Ian Nash on the skills shortfall that has prompted a demand for 35,000 construction workers to be trained.
Britain's colleges have been asked to help train at least 35,000 new and "desperately needed" building industry workers a year in an open snub to Government policy on competition.
Announcing details of the scheme, Ted Willmott, chief executive of the Construction Industry Training Board, launched a blistering attack on the Government economic policy for allowing 500,000 building jobs to disappear in the five-year recession and for failing to support training with investment.
The industry was now too often characterised by "untrained and unskilled workers who pay no VAT or tax and make a mess of the extension to your house."
Mr Willmott, appealing to the colleges for help, told delegates at the annual conference of the Association for College Management: "We must create 750, 000 new jobs in the next few years. We have to provide high-quality training to National Vocational Qualification level 3 (A-level equivalent) for 17,000 to 23,000 people a year."

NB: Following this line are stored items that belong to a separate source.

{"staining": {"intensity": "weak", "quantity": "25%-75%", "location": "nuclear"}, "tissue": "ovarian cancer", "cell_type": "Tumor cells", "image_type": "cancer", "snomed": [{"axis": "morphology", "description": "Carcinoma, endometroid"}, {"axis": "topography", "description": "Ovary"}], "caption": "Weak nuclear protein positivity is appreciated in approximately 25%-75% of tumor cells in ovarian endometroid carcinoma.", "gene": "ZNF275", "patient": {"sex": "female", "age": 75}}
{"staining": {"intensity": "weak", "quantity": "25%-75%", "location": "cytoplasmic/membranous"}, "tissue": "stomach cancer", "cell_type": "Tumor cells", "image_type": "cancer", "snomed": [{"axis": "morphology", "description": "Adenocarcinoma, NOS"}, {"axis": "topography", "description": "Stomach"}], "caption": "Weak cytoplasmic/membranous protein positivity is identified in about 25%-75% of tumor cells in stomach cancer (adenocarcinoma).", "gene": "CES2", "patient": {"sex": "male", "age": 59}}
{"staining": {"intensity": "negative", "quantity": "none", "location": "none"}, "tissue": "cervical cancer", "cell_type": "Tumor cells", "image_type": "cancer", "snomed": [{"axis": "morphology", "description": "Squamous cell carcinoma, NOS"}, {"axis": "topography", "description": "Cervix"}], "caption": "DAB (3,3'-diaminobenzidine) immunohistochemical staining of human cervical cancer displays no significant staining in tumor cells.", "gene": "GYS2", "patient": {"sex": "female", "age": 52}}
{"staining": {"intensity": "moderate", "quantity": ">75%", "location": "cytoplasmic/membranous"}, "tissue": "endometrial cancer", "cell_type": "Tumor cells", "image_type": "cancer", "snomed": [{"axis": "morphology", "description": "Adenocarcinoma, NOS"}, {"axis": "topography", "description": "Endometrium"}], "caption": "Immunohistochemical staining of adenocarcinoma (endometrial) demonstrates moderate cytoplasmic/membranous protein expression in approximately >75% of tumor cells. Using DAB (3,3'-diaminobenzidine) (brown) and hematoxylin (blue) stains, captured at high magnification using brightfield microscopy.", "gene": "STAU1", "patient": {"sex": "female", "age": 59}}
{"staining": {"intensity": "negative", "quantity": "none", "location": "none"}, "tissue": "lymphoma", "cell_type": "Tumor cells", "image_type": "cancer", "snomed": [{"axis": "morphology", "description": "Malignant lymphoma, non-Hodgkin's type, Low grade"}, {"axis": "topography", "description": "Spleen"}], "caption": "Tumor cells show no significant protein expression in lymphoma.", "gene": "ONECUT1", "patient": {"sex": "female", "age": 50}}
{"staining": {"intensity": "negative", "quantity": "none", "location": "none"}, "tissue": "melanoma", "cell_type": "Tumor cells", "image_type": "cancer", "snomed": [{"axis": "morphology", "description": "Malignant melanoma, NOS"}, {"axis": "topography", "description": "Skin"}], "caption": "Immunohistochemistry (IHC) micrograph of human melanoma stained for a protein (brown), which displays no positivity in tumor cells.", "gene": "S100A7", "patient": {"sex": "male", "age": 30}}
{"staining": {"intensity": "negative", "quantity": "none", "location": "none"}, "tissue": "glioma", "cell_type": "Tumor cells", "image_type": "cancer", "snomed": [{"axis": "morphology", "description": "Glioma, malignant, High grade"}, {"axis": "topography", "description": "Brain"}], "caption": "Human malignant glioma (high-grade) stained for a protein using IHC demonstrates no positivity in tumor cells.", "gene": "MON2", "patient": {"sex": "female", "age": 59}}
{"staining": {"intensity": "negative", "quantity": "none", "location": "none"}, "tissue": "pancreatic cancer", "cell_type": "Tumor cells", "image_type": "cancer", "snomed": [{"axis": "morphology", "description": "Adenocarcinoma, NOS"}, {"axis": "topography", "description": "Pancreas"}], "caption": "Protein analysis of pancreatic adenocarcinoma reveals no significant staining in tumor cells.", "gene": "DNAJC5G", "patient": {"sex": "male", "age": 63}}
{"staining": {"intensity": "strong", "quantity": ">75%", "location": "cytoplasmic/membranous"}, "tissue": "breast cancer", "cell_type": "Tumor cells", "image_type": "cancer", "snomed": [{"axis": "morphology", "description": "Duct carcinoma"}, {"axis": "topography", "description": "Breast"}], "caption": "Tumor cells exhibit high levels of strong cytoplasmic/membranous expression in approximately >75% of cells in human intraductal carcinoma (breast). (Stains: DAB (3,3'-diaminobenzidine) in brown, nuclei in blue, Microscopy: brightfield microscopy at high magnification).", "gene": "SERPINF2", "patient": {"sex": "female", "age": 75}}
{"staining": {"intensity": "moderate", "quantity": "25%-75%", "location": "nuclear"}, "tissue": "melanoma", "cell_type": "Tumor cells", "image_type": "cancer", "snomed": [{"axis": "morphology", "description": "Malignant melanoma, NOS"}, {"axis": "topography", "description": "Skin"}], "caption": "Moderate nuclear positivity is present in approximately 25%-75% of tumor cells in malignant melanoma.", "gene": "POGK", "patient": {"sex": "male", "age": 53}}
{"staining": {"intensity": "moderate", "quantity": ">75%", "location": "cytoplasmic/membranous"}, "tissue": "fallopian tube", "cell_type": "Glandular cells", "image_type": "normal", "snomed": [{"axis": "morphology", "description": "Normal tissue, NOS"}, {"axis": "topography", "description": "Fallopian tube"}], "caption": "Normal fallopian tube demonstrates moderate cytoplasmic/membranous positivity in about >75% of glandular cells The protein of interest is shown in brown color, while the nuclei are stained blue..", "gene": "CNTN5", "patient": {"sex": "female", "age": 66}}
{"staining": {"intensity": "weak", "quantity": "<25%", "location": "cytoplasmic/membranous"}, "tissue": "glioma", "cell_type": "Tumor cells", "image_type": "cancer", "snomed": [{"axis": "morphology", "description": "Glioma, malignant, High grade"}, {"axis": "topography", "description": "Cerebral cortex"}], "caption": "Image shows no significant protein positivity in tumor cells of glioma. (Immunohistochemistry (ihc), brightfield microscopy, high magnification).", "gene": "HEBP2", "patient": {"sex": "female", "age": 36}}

Six training schemes, linked to companies and colleges and shaped round old-style and modern apprenticeships, will attract CITB bursaries of up to Pounds 600 per trainee.
With an annual turnover of Pounds 50 billion, the industry creates 10 per cent of the country's gross national product. The CITB administers training for more than half the industry through the levy system, to ensure economies of scale on the "negligible" profit margins of the 180,000 small family firms that are members.
"We are going to work positively with colleges. We are not going to take the offer of competing against the industrial training councils," said Mr Willmott. These were set up four years ago to ensure private-sector competition in the training market.
"We are going to stick with you, whatever the Government officials might want to do to satisfy their wretched dogma. The challenge to both of us is to open doors to construction education and training."
He went on to attack the qualifications system underpinning the training, particularly the new General National Vocational Qualification. It did not provide an adequate basis for work in the construction industry, he said.
"I am concerned that young people will be beguiled by the GNVQs and end up at 18 not being skilled or able to cope with life in the construction industry. " His fears were backed up last week by a report on a huge research project studying the progress of more than 250,000 GNVQ candidates in England, Wales and Northern Ireland.
Carried out by the Further Education Unit, London University Institute of Education and the Nuffield Foundation, it claimed that GNVQs were being seen unrealistically as an A-level alternative for students of lower-academic ability better suited to a vocational career. The CITB is particularly concerned that the wrong messages will be given to 14-year-olds on the new GNVQ Part 1, drawn up to inject more vocational education into schools.
The board had already set up 78 school-based CITB curriculum centres which have helped 4,000 14 to 16-year-olds gain NVQs in construction. It will expand to 120 centres next year and use them to argue for reforms to the GNVQs and to ensure more specific vocational training pre-16. Overall, the CITB initiatives could inject up to Pounds 20 million a year extra cash into schools and colleges.